What Bagehot describes is an intelligence essentially unformed, however sure of itself it may be. But then Shelley was never to see the far side of 30—he drowned in a sailing accident off the Italian coast at 29. Most of his political writings possess either youth’s dreamy hopefulness or its confident fury, or they blend these passions in wild intoxication. In The Use of Poetry and the Use of Criticism (1933), T.S. Eliot is largely right when he declares, “The ideas of Shelley seem to me always to be ideas of adolescence—and there is every reason why they should be.” Shelley’s chronically pubescent mind was in thrall to his tempestuous feelings: mature clarity of thought would require the struggle of a lifetime and be a rare accomplishment when he finally arrived at it. That accomplishment remained largely unknown in his lifetime. A Philosophical View of Reform did not appear in print until 1920.

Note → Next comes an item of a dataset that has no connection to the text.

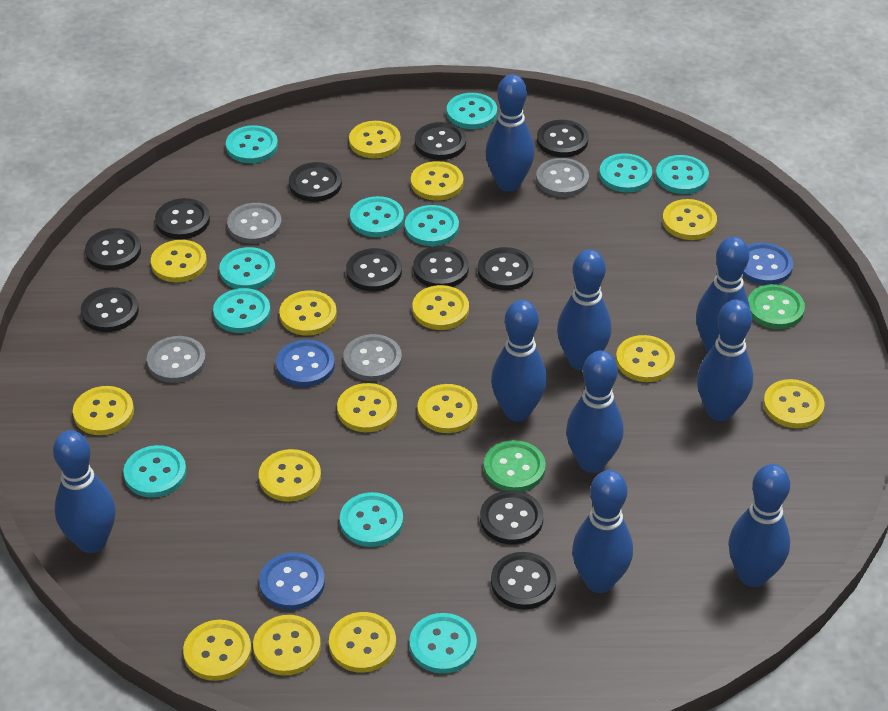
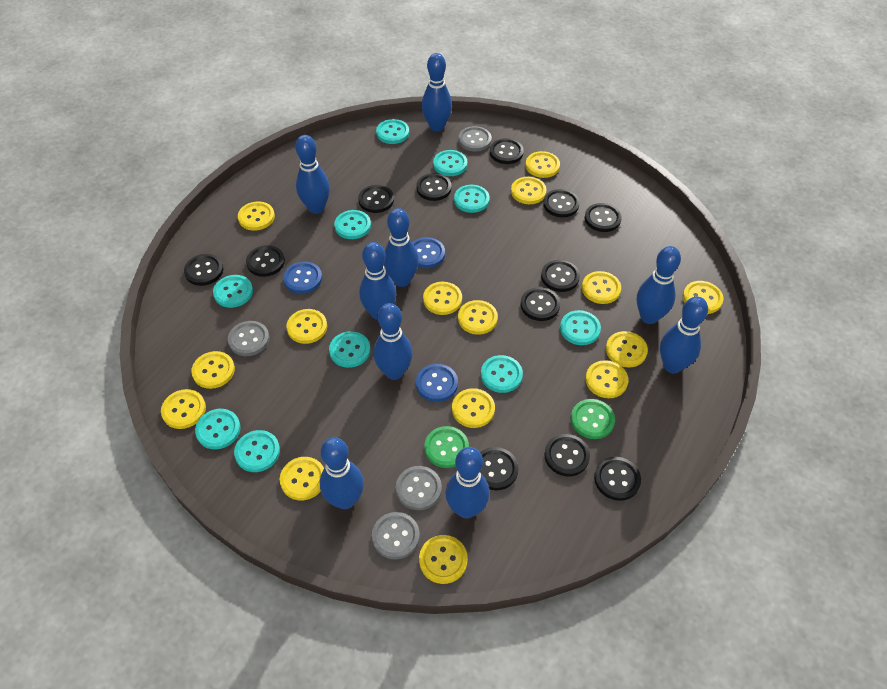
black button: 11 -> 12
turquoise button: 11 -> 10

“Poets and philosophers are the unacknowledged legislators of the world,” he averred in that piece, later deleting philosophers from such tribute in his more famous essay “A Defence of Poetry” (published posthumously in 1840). As a self-declared philosophical poet, he was a better poet than he was a philosopher. And he had to subdue certain of his most flamboyant poetic instincts to write sober philosophical prose, as he did in his most intelligent treatment of politics—which happens to be one of the most impressive political tracts by a poet of his stature. What could he have done had he been granted a longer life? What might he have become had he not been doomed to everlasting youth?